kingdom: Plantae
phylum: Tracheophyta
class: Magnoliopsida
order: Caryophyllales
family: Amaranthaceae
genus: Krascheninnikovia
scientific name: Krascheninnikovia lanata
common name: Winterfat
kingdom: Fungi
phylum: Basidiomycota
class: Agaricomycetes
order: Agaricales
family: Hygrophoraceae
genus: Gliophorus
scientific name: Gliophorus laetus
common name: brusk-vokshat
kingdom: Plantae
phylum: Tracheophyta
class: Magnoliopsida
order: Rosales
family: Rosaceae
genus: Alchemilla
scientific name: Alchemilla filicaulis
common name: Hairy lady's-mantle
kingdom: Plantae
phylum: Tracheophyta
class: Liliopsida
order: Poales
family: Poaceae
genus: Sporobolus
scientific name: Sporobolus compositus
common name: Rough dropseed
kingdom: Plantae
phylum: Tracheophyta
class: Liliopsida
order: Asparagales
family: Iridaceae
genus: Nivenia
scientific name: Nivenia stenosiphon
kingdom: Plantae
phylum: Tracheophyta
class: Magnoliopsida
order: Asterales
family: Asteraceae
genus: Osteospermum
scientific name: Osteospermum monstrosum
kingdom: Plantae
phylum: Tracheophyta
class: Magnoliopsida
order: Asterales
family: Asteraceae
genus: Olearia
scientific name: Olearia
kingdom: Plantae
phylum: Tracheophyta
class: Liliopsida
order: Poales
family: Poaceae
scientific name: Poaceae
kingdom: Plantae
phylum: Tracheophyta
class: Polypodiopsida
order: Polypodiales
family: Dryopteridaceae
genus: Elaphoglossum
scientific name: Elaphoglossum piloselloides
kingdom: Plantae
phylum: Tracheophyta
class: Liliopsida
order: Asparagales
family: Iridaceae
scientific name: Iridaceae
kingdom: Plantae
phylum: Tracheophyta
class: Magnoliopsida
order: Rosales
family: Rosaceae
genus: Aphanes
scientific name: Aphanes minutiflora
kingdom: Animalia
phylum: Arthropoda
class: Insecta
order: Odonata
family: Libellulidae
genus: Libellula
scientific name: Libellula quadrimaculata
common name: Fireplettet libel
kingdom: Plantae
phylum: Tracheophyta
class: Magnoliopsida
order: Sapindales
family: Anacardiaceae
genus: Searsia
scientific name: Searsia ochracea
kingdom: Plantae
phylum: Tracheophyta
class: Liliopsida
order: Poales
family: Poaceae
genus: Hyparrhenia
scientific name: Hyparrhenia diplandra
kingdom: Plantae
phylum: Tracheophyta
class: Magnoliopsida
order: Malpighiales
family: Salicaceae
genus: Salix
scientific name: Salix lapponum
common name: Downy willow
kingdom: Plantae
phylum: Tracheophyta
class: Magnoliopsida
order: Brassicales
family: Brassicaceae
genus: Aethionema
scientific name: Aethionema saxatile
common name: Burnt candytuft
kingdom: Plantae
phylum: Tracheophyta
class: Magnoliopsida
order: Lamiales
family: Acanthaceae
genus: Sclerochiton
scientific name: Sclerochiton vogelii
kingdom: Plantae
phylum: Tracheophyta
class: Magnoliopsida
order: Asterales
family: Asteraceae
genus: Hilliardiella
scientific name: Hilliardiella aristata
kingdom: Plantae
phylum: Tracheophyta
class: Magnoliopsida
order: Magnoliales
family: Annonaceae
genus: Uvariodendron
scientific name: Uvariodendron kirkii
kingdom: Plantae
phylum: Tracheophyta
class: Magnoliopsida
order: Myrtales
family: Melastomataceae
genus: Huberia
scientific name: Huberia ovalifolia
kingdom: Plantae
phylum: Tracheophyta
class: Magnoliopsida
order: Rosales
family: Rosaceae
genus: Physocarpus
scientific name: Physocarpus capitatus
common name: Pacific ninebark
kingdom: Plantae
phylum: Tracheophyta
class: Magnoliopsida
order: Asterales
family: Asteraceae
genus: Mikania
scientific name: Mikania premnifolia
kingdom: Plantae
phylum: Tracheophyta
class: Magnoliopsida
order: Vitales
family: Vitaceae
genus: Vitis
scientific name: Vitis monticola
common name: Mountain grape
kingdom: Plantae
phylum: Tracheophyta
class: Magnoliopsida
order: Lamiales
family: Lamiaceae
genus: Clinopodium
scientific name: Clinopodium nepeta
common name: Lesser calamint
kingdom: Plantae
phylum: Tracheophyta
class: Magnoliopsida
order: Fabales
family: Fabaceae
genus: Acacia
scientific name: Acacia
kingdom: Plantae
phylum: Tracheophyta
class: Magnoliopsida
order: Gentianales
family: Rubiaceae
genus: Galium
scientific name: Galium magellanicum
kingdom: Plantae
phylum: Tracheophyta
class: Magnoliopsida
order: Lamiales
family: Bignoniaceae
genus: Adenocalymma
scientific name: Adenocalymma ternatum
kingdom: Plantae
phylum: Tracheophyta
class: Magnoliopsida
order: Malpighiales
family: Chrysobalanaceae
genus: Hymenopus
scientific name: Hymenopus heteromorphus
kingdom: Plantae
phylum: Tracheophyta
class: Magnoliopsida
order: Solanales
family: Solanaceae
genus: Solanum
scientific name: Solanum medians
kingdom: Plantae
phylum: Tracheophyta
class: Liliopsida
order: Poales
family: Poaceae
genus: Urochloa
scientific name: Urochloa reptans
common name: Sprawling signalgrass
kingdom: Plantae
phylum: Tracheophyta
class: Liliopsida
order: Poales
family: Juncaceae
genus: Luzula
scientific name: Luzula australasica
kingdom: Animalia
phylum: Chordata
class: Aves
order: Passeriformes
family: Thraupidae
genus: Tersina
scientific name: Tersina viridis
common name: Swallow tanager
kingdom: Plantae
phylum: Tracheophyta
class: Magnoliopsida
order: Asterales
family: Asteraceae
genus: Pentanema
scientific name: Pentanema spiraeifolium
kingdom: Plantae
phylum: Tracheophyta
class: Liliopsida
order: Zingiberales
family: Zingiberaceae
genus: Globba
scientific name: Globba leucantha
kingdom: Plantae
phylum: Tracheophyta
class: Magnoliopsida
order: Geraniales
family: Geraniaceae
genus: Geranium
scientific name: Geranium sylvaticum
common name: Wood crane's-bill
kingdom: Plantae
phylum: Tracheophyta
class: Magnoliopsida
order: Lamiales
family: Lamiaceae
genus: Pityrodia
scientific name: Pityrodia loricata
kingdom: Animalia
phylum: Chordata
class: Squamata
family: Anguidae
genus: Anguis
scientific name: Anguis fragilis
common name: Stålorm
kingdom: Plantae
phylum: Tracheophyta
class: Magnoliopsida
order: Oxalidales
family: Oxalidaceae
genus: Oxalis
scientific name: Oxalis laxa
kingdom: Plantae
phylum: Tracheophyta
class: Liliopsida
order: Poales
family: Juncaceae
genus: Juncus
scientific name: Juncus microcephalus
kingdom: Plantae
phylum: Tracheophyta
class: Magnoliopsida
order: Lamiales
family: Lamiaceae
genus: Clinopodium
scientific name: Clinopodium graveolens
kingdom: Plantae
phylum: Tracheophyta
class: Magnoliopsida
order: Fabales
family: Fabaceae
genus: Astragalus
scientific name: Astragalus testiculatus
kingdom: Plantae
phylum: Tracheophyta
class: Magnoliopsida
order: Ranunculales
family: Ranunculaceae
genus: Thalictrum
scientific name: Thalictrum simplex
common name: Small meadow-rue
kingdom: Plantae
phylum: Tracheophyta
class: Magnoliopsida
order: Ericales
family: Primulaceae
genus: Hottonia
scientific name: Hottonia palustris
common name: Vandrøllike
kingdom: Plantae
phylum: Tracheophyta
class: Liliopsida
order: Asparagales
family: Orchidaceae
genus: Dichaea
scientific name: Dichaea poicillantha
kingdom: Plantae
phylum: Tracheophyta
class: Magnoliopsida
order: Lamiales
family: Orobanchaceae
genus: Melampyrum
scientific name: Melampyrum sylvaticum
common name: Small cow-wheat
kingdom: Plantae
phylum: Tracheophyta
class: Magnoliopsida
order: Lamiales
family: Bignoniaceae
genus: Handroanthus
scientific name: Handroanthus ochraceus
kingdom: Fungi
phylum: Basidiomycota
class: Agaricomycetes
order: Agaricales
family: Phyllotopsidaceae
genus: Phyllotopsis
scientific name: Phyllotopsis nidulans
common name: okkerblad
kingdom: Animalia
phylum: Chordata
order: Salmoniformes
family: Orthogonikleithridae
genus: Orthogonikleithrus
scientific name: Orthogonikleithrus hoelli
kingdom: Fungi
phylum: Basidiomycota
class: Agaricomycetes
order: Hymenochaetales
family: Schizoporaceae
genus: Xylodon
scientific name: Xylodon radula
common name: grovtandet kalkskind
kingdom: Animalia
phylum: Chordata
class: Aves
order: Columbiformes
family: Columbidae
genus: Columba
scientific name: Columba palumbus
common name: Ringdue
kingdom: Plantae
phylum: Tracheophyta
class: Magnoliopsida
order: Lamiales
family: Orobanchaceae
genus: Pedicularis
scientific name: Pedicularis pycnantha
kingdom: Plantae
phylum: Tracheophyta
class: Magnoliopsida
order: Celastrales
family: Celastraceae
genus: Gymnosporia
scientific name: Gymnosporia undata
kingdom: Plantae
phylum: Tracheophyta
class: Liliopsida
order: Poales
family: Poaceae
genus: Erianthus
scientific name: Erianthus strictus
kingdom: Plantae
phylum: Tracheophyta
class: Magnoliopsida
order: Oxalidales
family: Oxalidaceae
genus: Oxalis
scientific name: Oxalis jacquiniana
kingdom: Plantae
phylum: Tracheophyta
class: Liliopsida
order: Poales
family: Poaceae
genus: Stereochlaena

^^^^^^^^

Please turn the lines from the one containing "scientific name: Columba palumbus" through the last line of the items above into a numbered list, leaving out any blank lines.

1. scientific name: Columba palumbus
2. common name: Ringdue
3. kingdom: Plantae
4. phylum: Tracheophyta
5. class: Magnoliopsida
6. order: Lamiales
7. family: Orobanchaceae
8. genus: Pedicularis
9. scientific name: Pedicularis pycnantha
10. kingdom: Plantae
11. phylum: Tracheophyta
12. class: Magnoliopsida
13. order: Celastrales
14. family: Celastraceae
15. genus: Gymnosporia
16. scientific name: Gymnosporia undata
17. kingdom: Plantae
18. phylum: Tracheophyta
19. class: Liliopsida
20. order: Poales
21. family: Poaceae
22. genus: Erianthus
23. scientific name: Erianthus strictus
24. kingdom: Plantae
25. phylum: Tracheophyta
26. class: Magnoliopsida
27. order: Oxalidales
28. family: Oxalidaceae
29. genus: Oxalis
30. scientific name: Oxalis jacquiniana
31. kingdom: Plantae
32. phylum: Tracheophyta
33. class: Liliopsida
34. order: Poales
35. family: Poaceae
36. genus: Stereochlaena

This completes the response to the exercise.